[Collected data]
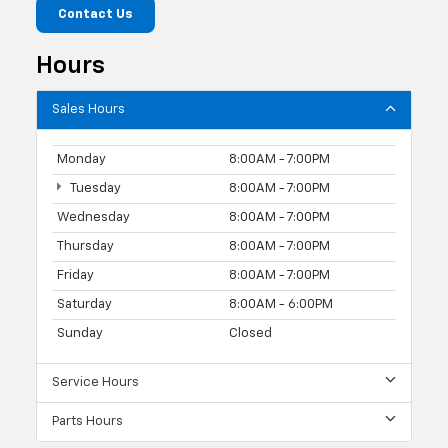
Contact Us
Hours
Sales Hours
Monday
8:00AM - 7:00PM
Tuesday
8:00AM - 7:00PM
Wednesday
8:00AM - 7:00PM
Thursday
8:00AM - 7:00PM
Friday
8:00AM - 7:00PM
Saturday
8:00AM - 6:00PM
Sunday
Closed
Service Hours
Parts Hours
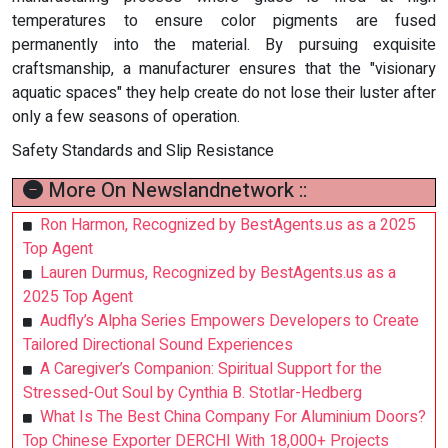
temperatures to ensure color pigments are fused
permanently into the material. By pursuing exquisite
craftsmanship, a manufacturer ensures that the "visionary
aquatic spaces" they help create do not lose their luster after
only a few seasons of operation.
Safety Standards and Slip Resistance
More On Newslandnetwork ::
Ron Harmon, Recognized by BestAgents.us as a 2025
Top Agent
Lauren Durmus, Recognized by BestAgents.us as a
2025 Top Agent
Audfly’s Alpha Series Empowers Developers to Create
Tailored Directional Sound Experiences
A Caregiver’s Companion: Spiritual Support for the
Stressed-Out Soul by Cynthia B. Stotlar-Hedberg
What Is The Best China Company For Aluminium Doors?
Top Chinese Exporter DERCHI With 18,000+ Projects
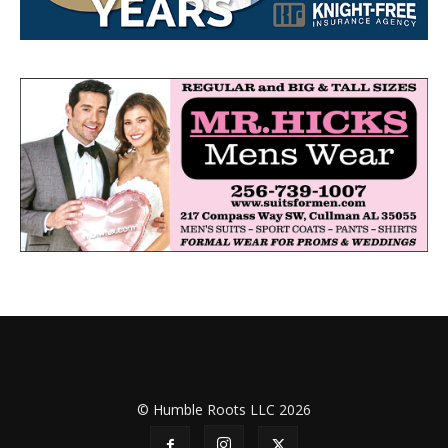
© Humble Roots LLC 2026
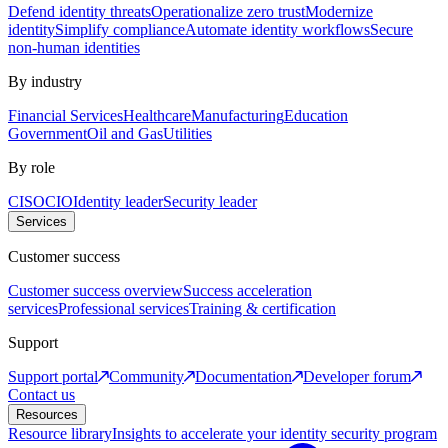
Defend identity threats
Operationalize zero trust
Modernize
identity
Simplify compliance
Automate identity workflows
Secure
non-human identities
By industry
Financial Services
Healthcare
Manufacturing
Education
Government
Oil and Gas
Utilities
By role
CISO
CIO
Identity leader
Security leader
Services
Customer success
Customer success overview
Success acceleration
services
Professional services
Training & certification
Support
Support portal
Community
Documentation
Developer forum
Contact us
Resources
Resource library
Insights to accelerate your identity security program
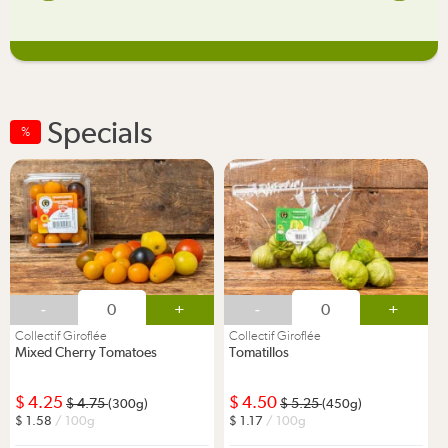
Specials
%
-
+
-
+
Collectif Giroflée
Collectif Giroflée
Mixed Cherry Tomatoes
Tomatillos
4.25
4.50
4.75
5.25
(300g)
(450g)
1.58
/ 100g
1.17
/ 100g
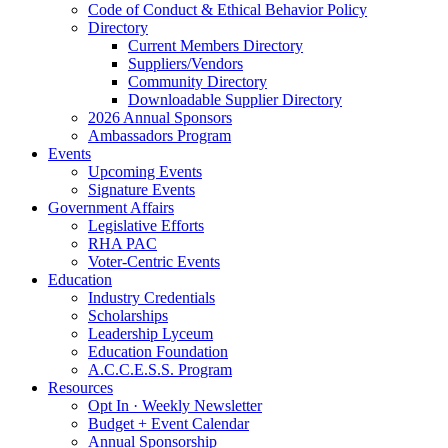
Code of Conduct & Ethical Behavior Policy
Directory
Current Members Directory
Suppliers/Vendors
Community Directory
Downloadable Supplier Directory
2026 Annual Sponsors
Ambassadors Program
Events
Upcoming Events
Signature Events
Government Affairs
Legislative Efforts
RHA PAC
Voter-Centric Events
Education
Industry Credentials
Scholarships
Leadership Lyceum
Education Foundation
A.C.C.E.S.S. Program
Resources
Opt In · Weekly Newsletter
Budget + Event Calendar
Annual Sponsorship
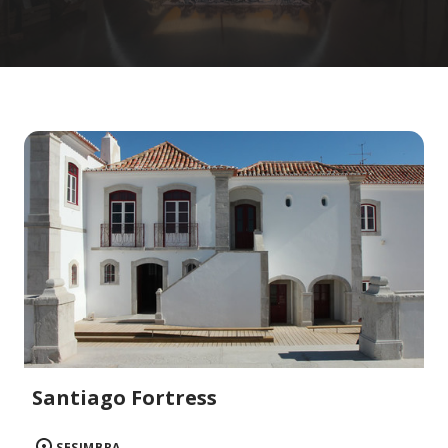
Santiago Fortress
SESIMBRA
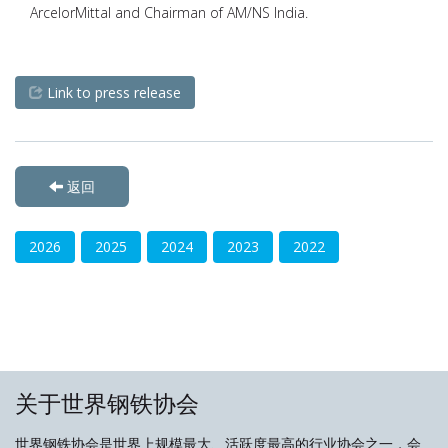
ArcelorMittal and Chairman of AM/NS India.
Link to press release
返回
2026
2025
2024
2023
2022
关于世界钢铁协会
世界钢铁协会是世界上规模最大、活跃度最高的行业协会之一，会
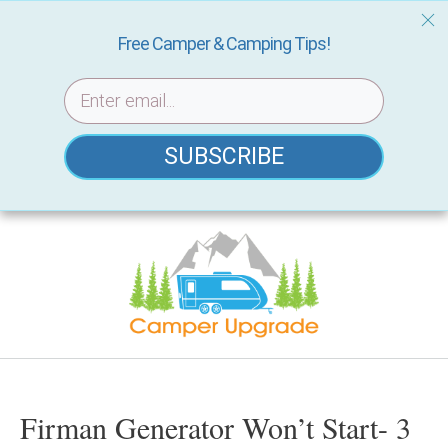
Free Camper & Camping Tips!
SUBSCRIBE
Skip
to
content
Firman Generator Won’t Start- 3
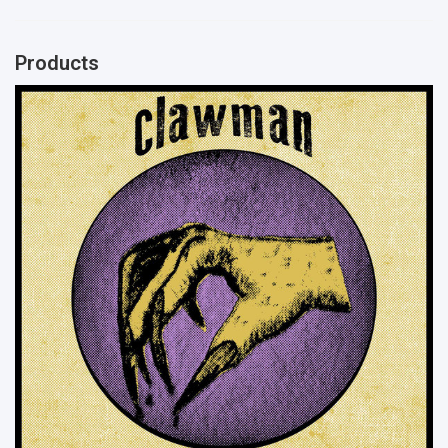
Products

---

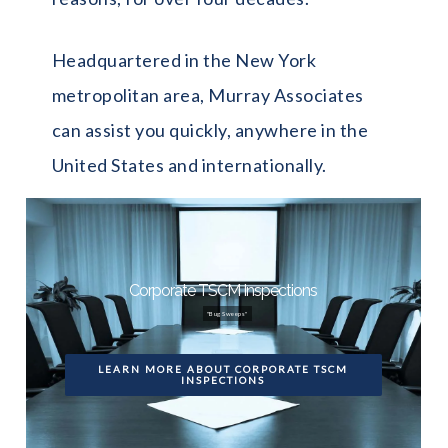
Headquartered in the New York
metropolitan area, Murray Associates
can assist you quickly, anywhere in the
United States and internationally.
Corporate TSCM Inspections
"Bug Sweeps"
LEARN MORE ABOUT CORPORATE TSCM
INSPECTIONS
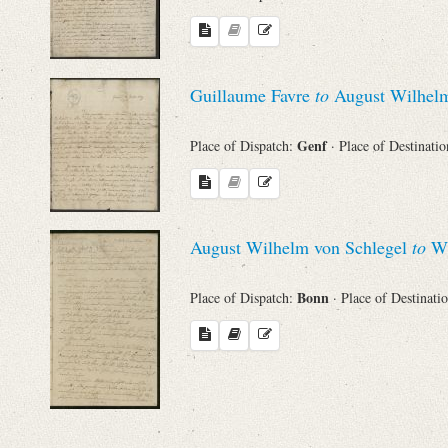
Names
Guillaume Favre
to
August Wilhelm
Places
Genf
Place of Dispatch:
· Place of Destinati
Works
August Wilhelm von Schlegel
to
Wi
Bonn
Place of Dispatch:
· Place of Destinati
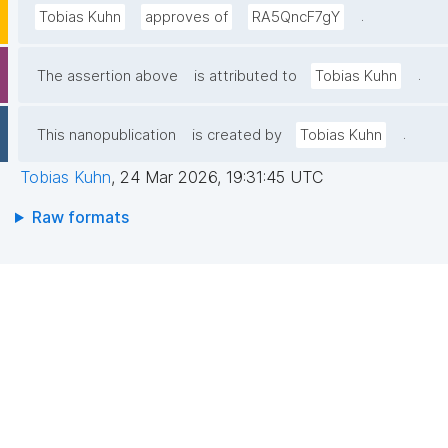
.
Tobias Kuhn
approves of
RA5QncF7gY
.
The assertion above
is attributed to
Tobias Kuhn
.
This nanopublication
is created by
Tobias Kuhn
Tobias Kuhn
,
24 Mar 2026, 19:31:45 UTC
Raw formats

[Problem requirements]: The required answer is each line of the entries containing the string "Directory".

[Response]:
Directory
Current Members Directory
Community Directory
Downloadable Supplier Directory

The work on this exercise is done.